Previously configureMagnetometer() and setMagnetometerAsSlave() were called unconditionally from both the SPI and I2C IMU constructors, which: pulled the AK8963 into 100 Hz continuous-conversion mode for nothing, ran a buggy magCurrentBias() routine (int32 accumulator on float, 10 samples), and added ~100 ms of blocking delay to boot.

Wrap both calls in #if !DISABLE_MAGNETOMETER and delete the now-unreachable magCurrentBias().  Saves ~870 bytes of flash and removes one int-on-float UB site.

Fixes #24
MagneticJammingDetector::sample() was a stub that computed the magnetic field magnitude and discarded the result.  No caller used the detection output - the only invocation site in ahrs.cc was already commented out, and the one in fusion.cc lived inside a /* */ block.

Even if completed, the feature has no purpose in this deployment: the magnetometer is disabled, and a steel motorcycle frame would produce constant strong 'jamming' that the detector could not distinguish from real interference.

Delete antijam.cc, antijam.h, the std::unique_ptr<MagneticJammingDetector> member of AhrsBase, the heap allocation in the constructor, the commented-out call sites, and the Makefile entry.  Saves ~200 bytes and one boot-time heap allocation.

Fixes #27
sampleFreq_ was read before the first sampleQuant() update path wrote to it, feeding garbage into the Madgwick integrator's 1/dt for the first sample.  Initialise it to AHRS_UPDATE_RATE in the AhrsBase ctor.

Also clamp the non-fixed-rate elapsed-time computation to >= 1 ms so two samples that land in the same SysTick millisecond cannot divide by zero.  The fixed-rate path is unaffected; this only matters if FIXED_AHRS_UPDATE_RATE is later turned off.

Fixes #25

Fixes #19
VectorFloat::normalize() divided each component by the magnitude unconditionally; on a zero vector this produced NaN that then propagated through every downstream consumer (getRotated, getGravity, ...).  Bail out early when the magnitude is zero so the vector stays at the origin.

Fixes #18
The Quake III magic-constant fast inverse square root used 'long*' casts to reinterpret float bits as integers and back.  This violates strict aliasing and the behaviour is undefined; even with -fno-strict-aliasing locally, -flto can constant-fold through the cast incorrectly when the function is inlined into another TU.

Replace the casts with std::memcpy() into a std::uint32_t and back.  GCC lowers memcpy() of a register-sized scalar to no instructions, so generated code is identical for well-formed input while becoming defined behaviour.

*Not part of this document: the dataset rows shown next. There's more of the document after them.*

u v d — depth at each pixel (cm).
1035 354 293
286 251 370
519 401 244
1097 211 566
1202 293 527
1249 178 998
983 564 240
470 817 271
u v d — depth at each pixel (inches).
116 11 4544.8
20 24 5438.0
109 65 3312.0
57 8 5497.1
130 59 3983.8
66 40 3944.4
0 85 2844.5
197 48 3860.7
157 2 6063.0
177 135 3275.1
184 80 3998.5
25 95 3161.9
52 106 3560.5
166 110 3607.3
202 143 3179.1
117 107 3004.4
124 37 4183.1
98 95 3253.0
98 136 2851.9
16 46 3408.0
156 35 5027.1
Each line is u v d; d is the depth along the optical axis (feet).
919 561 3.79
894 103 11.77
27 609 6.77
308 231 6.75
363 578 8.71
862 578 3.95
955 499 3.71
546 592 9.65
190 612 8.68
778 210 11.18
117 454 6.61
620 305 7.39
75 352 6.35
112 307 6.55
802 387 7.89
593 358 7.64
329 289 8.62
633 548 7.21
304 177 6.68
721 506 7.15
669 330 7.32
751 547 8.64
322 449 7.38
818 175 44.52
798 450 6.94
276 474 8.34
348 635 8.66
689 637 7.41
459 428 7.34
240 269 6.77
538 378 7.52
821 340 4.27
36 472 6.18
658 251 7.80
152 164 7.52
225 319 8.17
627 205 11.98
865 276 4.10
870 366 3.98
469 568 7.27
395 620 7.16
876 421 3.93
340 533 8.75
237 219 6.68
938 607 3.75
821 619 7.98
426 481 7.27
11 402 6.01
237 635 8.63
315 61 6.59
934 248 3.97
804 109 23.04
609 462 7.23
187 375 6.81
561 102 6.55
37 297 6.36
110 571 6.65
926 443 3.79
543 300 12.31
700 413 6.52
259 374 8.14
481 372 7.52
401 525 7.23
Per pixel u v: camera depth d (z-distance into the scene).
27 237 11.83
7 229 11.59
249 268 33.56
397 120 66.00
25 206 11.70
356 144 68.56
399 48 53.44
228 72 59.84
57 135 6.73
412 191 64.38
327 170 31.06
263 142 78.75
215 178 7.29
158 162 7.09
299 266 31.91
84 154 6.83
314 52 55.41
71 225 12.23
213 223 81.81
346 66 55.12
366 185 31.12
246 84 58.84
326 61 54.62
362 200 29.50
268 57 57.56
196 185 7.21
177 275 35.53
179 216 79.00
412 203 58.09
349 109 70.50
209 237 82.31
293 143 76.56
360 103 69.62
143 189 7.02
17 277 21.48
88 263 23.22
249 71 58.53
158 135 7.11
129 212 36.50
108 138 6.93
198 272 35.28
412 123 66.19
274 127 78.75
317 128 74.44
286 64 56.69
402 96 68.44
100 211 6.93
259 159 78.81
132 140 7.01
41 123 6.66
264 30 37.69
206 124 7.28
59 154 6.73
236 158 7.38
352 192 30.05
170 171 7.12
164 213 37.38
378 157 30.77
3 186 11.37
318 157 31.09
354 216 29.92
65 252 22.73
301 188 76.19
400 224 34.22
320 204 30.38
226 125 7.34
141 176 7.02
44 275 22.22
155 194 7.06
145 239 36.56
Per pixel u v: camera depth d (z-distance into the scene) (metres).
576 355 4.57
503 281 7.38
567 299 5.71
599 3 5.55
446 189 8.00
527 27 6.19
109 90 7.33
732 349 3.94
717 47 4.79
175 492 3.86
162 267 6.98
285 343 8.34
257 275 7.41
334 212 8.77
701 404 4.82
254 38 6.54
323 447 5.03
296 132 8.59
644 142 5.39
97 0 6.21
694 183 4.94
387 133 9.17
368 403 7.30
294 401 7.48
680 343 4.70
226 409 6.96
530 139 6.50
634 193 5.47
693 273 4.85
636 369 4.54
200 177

Dormant under current SPEED_MATH=0 build (FAST_INV_SQRT expands to 1.0/sqrt), but the function is included from a header and would be live the moment fast math is re-enabled.

Fixes #16
The log2-based bit-hack approximation in _fastSqrt() left ~5% relative error -- enough to noticeably skew Quaternion::getMagnitude() and any other consumer.  Add one Newton-Raphson step (y' = 0.5 * (y + z/y)) which brings the relative error below 0.1% for the entire positive range.

Also guard against z <= 0 to avoid the division by zero introduced by the Newton step, and switch the bit reinterpretation to std::memcpy to match the strict-aliasing-safe pattern already used by _fastInvSqrt.

Dormant under SPEED_MATH=0 but kept correct for the path that does use it.

Fixes #17
The polynomial approximation diverges sharply outside [-1, +1]; on a gravity vector that has just been normalised, rounding routinely produces values like 1.0000001f which would feed the polynomial out of its valid domain.  Clamp explicitly and return +/- pi/2 at the limits.

Dormant under SPEED_MATH=0 (FAST_ASIN expands to std::asin).

Fixes #26
Multiplying each component by the magnitude inflated the vector by |v|^2 -- the exact opposite of what normalise() is supposed to do.  Divide instead.

Currently dead code (no live caller), but the matching VectorFloat::normalize() is on the hot AHRS path and they should not diverge.

Fixes #12
Quaternion::normalize() returns true on success, but getNormalized() returned the identity quaternion on success and the un-normalised input on failure -- exact opposite of what was intended.  Invert the test.

Dead code today, but the same struct is the canonical Quaternion type, so the helper has to be correct before any future caller relies on it.

Fixes #13
accelCurrentBias() had multiple defects: uninitialised maskBit[] when the input bit was 0, indices off by one in the read-back (maskBit[2]/maskBit[3] for entries that only hold three elements), and writes that ANDed maskBit[i] back into the byte instead of just clearing/setting bit 0.  The only call site was already commented out in configureAccelerometer().

Delete the function and its declaration.  A correctly-written runtime accel bias routine can be reintroduced later if needed, but the deployment relies on the factory trims plus the existing AHRS-side bias accumulators, so nothing is lost.

Fixes #15
After the Mahony cleanup the only remaining file-scope global in fusion.cc was 'volatile float beta = betaDef;'.  It was never modified, but its file-scope storage made it shared across template instantiations rather than belonging to the filter, and 'volatile' blocked the optimiser from folding the multiplications by 0.1.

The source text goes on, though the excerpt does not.